Kenali Perbedaan Maag serta Serangan Jantung, Gejalanya Nyaris Sama
JAKARTA – Serangan jantung rutin disalahartikan sebagai sakit maag akibat gejalanya nyaris sama. Kedua kondisi ini sama-sama menyebabkan penderitanya mengalami nyeri dada.
Dilansir dari Times of India, hari terakhir pekan (30/8/2024), Ahli Gastroenterologi Dr. Rajeev Jayadevan menyatakan bahwa maag adalah sensasi terbakar pada belakang tulang dada dalam bagian sedang dada.
Hal ini umumnya disebabkan oleh kembalinya cairan asam dari lambung ke di saluran pencernaan, yang mana dikenal sebagai refluks asam.

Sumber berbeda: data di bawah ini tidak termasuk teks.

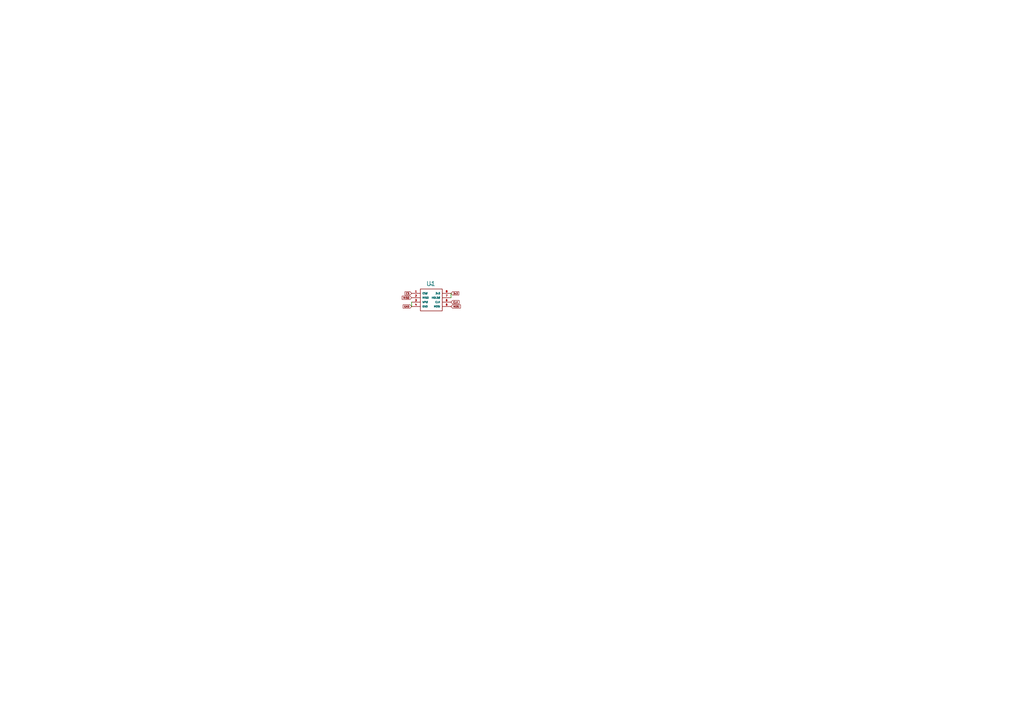
<source format=kicad_sch>
(kicad_sch
	(version 20231120)
	(generator "eeschema")
	(generator_version "8.0")
	(uuid "72e001f0-4e57-42be-b5c0-7335e0948789")
	(paper "A4")
	
	(wire
		(pts
			(xy 119.38 87.63) (xy 119.38 88.9)
		)
		(stroke
			(width 0)
			(type default)
		)
		(uuid "88b815bb-007c-4afb-a456-d3470b1edbe7")
	)
	(wire
		(pts
			(xy 130.81 85.09) (xy 130.81 86.36)
		)
		(stroke
			(width 0)
			(type default)
		)
		(uuid "e1c5a89a-0d6b-49d6-a4e8-367b19a6357f")
	)
	(global_label "CS"
		(shape input)
		(at 119.38 85.09 180)
		(fields_autoplaced yes)
		(effects
			(font
				(size 0.5 0.5)
			)
			(justify right)
		)
		(uuid "4c1e5655-036b-47cd-b2a3-67c6622bd93a")
		(property "Intersheetrefs" "${INTERSHEET_REFS}"
			(at 113.9153 85.09 0)
			(effects
				(font
					(size 1.27 1.27)
				)
				(justify right)
				(hide yes)
			)
		)
	)
	(global_label "MOSI"
		(shape input)
		(at 130.81 88.9 0)
		(fields_autoplaced yes)
		(effects
			(font
				(size 0.5 0.5)
			)
			(justify left)
		)
		(uuid "5322bce8-0db6-45d0-b63f-b0db95d719e8")
		(property "Intersheetrefs" "${INTERSHEET_REFS}"
			(at 138.3914 88.9 0)
			(effects
				(font
					(size 1.27 1.27)
				)
				(justify left)
				(hide yes)
			)
		)
	)
	(global_label "CLK"
		(shape input)
		(at 130.81 87.63 0)
		(fields_autoplaced yes)
		(effects
			(font
				(size 0.5 0.5)
			)
			(justify left)
		)
		(uuid "62191c6d-4fa2-4412-a3b0-c5e2c690f25d")
		(property "Intersheetrefs" "${INTERSHEET_REFS}"
			(at 137.3633 87.63 0)
			(effects
				(font
					(size 1.27 1.27)
				)
				(justify left)
				(hide yes)
			)
		)
	)
	(global_label "3v3"
		(shape input)
		(at 130.81 85.09 0)
		(fields_autoplaced yes)
		(effects
			(font
				(size 0.5 0.5)
			)
			(justify left)
		)
		(uuid "7f29c927-9c94-4fa4-a839-1ff6ea8879e2")
		(property "Intersheetrefs" "${INTERSHEET_REFS}"
			(at 137.1818 85.09 0)
			(effects
				(font
					(size 1.27 1.27)
				)
				(justify left)
				(hide yes)
			)
		)
	)
	(global_label "GND"
		(shape input)
		(at 119.38 88.9 180)
		(fields_autoplaced yes)
		(effects
			(font
				(size 0.5 0.5)
			)
			(justify right)
		)
		(uuid "c2a44095-ffa6-41a4-8008-cf6f6e2952e1")
		(property "Intersheetrefs" "${INTERSHEET_REFS}"
			(at 112.5243 88.9 0)
			(effects
				(font
					(size 1.27 1.27)
				)
				(justify right)
				(hide yes)
			)
		)
	)
	(global_label "MISO"
		(shape input)
		(at 119.38 86.36 180)
		(fields_autoplaced yes)
		(effects
			(font
				(size 0.5 0.5)
			)
			(justify right)
		)
		(uuid "f259995a-d993-46f1-8c01-e1b46ed17934")
		(property "Intersheetrefs" "${INTERSHEET_REFS}"
			(at 111.7986 86.36 0)
			(effects
				(font
					(size 1.27 1.27)
				)
				(justify right)
				(hide yes)
			)
		)
	)
	(symbol
		(lib_id "flash:flash")
		(at 124.46 86.36 0)
		(unit 1)
		(exclude_from_sim no)
		(in_bom yes)
		(on_board yes)
		(dnp no)
		(uuid "f1289e0e-bc43-473d-810e-fbb3e6ca18af")
		(property "Reference" "U1"
			(at 124.968 82.296 0)
			(effects
				(font
					(size 1.27 1.27)
				)
			)
		)
		(property "Value" "~"
			(at 125.095 82.55 0)
			(effects
				(font
					(size 1.27 1.27)
				)
			)
		)
		(property "Footprint" "Package_SO:SOP-8_5.28x5.23mm_P1.27mm"
			(at 124.46 79.248 0)
			(effects
				(font
					(size 1.27 1.27)
				)
				(hide yes)
			)
		)
		(property "Datasheet" ""
			(at 124.46 86.36 0)
			(effects
				(font
					(size 1.27 1.27)
				)
				(hide yes)
			)
		)
		(property "Description" ""
			(at 124.46 86.36 0)
			(effects
				(font
					(size 1.27 1.27)
				)
				(hide yes)
			)
		)
		(pin "1"
			(uuid "5224fab0-a351-4580-b81f-bb7d6a27b71b")
		)
		(pin "7"
			(uuid "4f388057-e001-48f5-9e8f-031fb68a5a82")
		)
		(pin "8"
			(uuid "39c87d5e-41e7-47e8-8055-2812f08370b3")
		)
		(pin "2"
			(uuid "65f63fff-1bab-46b9-b970-1783e806ab0d")
		)
		(pin "3"
			(uuid "66f656fa-118a-4b9b-9811-7dd5e8a37b96")
		)
		(pin "4"
			(uuid "b2df465d-d192-4071-91f4-b4074bdfdccb")
		)
		(pin "6"
			(uuid "742bc228-32c6-42f5-bfa9-877b0f39bb96")
		)
		(pin "5"
			(uuid "343dce1d-9e03-4289-afbc-5d289b7ab367")
		)
		(instances
			(project ""
				(path "/72e001f0-4e57-42be-b5c0-7335e0948789"
					(reference "U1")
					(unit 1)
				)
			)
		)
	)
	(sheet_instances
		(path "/"
			(page "1")
		)
	)
)

</source>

Di sisi lain, kerusakan pada otot jantung akibat penyumbatan pada suplai darah jantung dikenal sebagai serangan jantung.
Sensasi terbakar cenderung terjadi setelahnya makan dan juga lebih besar parah ketika berbaring. Pada beberapa persoalan hukum banyak disertai dengan air liur yang digunakan berlebihan kemudian makanan yang ditelan akan kembali ke bagian belakang tenggorokan.

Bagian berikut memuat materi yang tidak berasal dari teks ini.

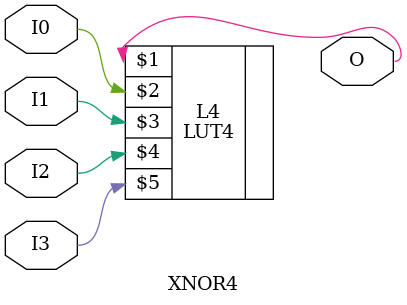
<source format=v>


`timescale  1 ps / 1 ps


module XNOR4 (O, I0, I1, I2, I3);

    output O;

    input  I0, I1, I2, I3;

    LUT4 #(.INIT(16'h9669)) L4 (O, I0, I1, I2, I3);

endmodule

</source>
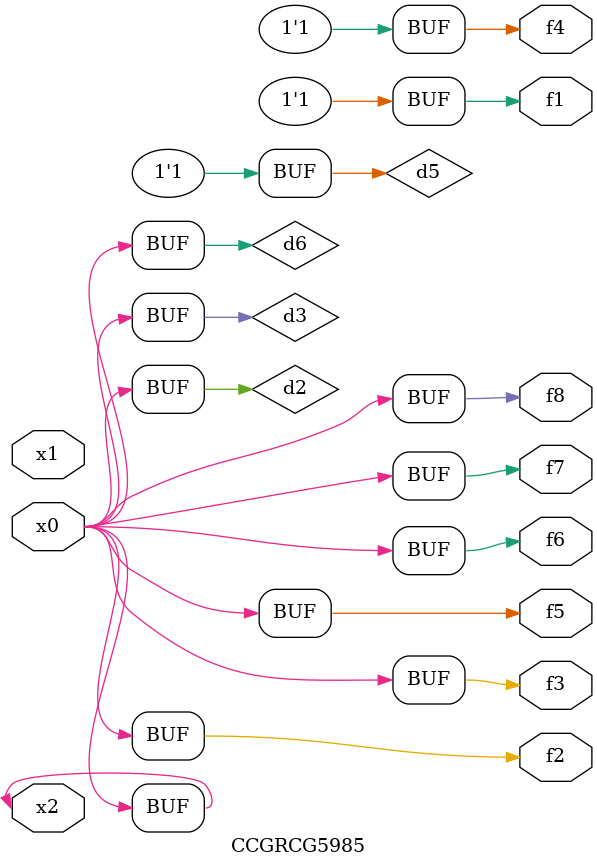
<source format=v>
module CCGRCG5985(
	input x0, x1, x2,
	output f1, f2, f3, f4, f5, f6, f7, f8
);

	wire d1, d2, d3, d4, d5, d6;

	xnor (d1, x2);
	buf (d2, x0, x2);
	and (d3, x0);
	xnor (d4, x1, x2);
	nand (d5, d1, d3);
	buf (d6, d2, d3);
	assign f1 = d5;
	assign f2 = d6;
	assign f3 = d6;
	assign f4 = d5;
	assign f5 = d6;
	assign f6 = d6;
	assign f7 = d6;
	assign f8 = d6;
endmodule

</source>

Namun, nyeri dada atau angina akibat serangan jantung, yang digunakan disebabkan oleh penyumbatan sebagian arteri koroner, lebih besar intens juga rutin kali disertai keringat kemudian muntah. Nyeri ini bertambah parah ketika beraktivitas lalu berkurang ketika beristirahat.
Nyeri dapat menjalar ke leher, bahu, atau lengan. Nyeri ini lebih banyak rutin terjadi pada orang dengan faktor risiko koroner seperti merokok, diabetes, juga hipertensi. Gejalanya terkadang dapat disalahartikan.
Jika seseorang yang mengalami serangan jantung bukan mencari pertolongan medis dengan menganggap bahwa itu hanya sekali nyeri dikarenakan maag, komplikasi serius dapat terjadi. Jika ragu, lebih banyak aman untuk menyingkirkan kemungkinan hambatan jantung terlebih dahulu.
Di sisi lain, semakin tua usia seseorang, semakin besar kemungkinan nyeri dada yang dimaksud disebabkan oleh kesulitan jantung yang dimaksud mendasarinya. Perubahan gaya hidup dapat membantu mengatasi refluks asam lambung.
Seseorang perlu menghindari makan tidak ada teratur atau tidak ada tepat waktu, makanan berminyak, kopi, alkohol, menjaga berat badan, juga mengonsumsi makanan yang mana seimbang.